## SET OF TASKS
1. Shorten the paragraph of the unconscious bias text beginning "It’s not always easy to determine" into a brief bulleted list, keeping its main facts.
2. Retype the section of the unconscious bias text from "In other words, a" up to and including "as unconscious bias." word for word.
3. Using the unconscious bias text, give a short answer to each question:
(a) What share of the population tends to think people with disabilities are not as productive as everyone else?
(b) Bias against people with a disability is said to be higher than which two other kinds of bias?
(c) What is the name for the thing deep within our mind on which a selection may be based?

How to prevent unconscious bias around disability
It’s not always easy to determine why we make certain choices. If you ask yourself, what made you choose those clothes, pursue that career, or be friends with certain people, you’ll probably think about your preferences and inclinations. “I bought that coat because I like the colour red, and I’m a fan of that particular fashion label,” – Yes- but where do those preferences actually come from? What do we really base our choices on? The truth is, we make many decisions in life based on information we aren’t entirely aware of.
In other words, a lot of our choices are made without conscious thought.
The danger here is that if we aren’t conscious of the reasons why we make decisions, we may be misinformed or making the wrong choice as our selection is based on something deep within our mind, known as unconscious bias.
Now consider a workplace scenario, where a manager is interviewing a number of people – one of which is a person with a visible physical disability. Can you be sure that the interviewee is making a fair decision based purely on candidate merit? Or could there be bias at play? Could that person have a buried, unconscious opinion that a person with a disability will be less able to do this particular job?
Some may think that having bias towards a non-disabled candidate may seem outdated and unrealistic but consider also that over a third (36%) of the population tend to think of people with disabilities are not as productive as everyone else.
In fact, it’s already been proven that more than one in three people show an unconscious bias against those with a disability in such scenarios, which amounts to a higher level of bias than gender or race.
Now, if your business is making leaps and bounds through its efforts to become more inclusive, and your recruitment drive has embraced accessible ways to apply, it’s worth remembering that these efforts may be hampered by the fact that staff interviewing and selecting candidates may have unconscious bias.
So what is unconscious bias?

## PROVIDED RECORDS
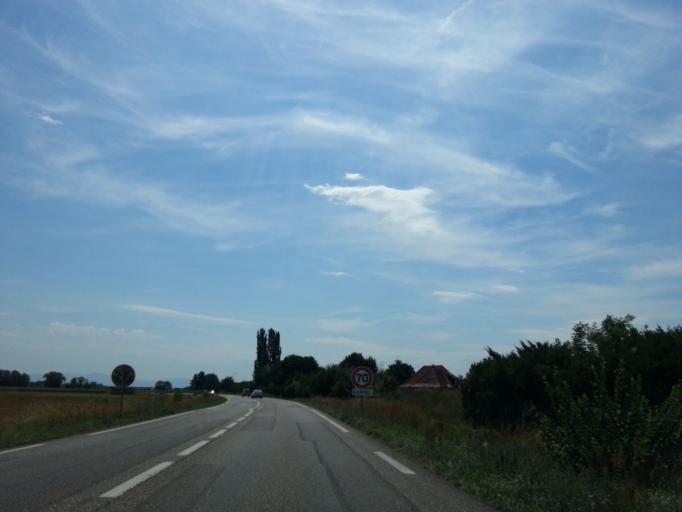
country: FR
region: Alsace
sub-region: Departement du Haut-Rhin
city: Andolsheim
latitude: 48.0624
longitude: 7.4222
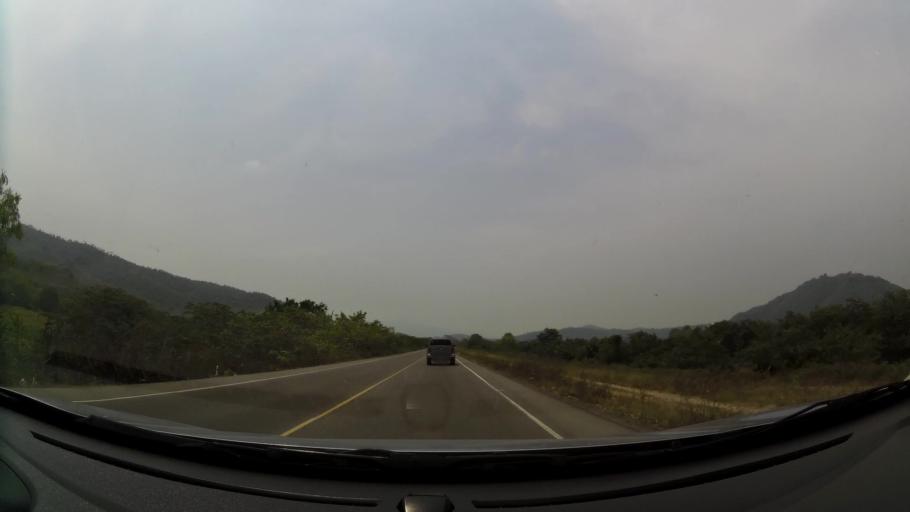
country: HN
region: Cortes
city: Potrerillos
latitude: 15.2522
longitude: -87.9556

...

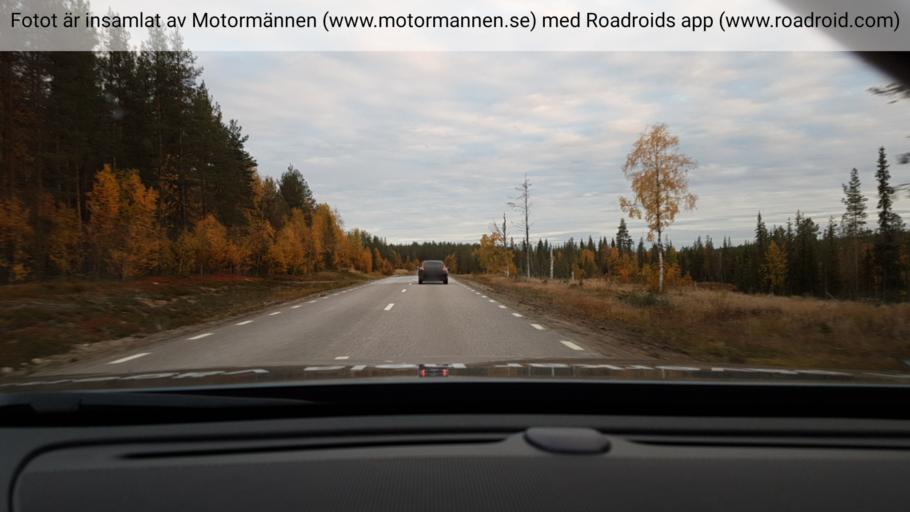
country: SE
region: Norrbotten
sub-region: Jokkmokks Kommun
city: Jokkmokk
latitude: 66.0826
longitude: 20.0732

==

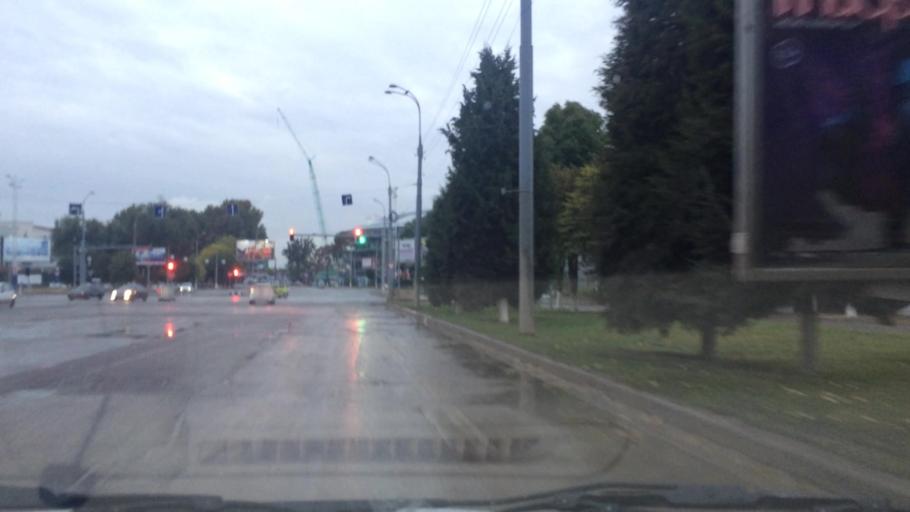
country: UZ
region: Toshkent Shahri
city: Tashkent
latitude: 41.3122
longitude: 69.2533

## PROBLEM SOLUTIONS
1.
- Working out why we make certain choices is not always easy.
- Asked about choices such as clothes, career or friends, we would probably point to our preferences and inclinations, for example liking the color red or a particular fashion label.
- That raises the question of where those preferences come from and what our choices are really based on.
- Many of our decisions are based on information we aren’t entirely aware of.

2.
In other words, a lot of our choices are made without conscious thought.
The danger here is that if we aren’t conscious of the reasons why we make decisions, we may be misinformed or making the wrong choice as our selection is based on something deep within our mind, known as unconscious bias.

3.
(a) Over a third (36%).
(b) Gender and race.
(c) Unconscious bias.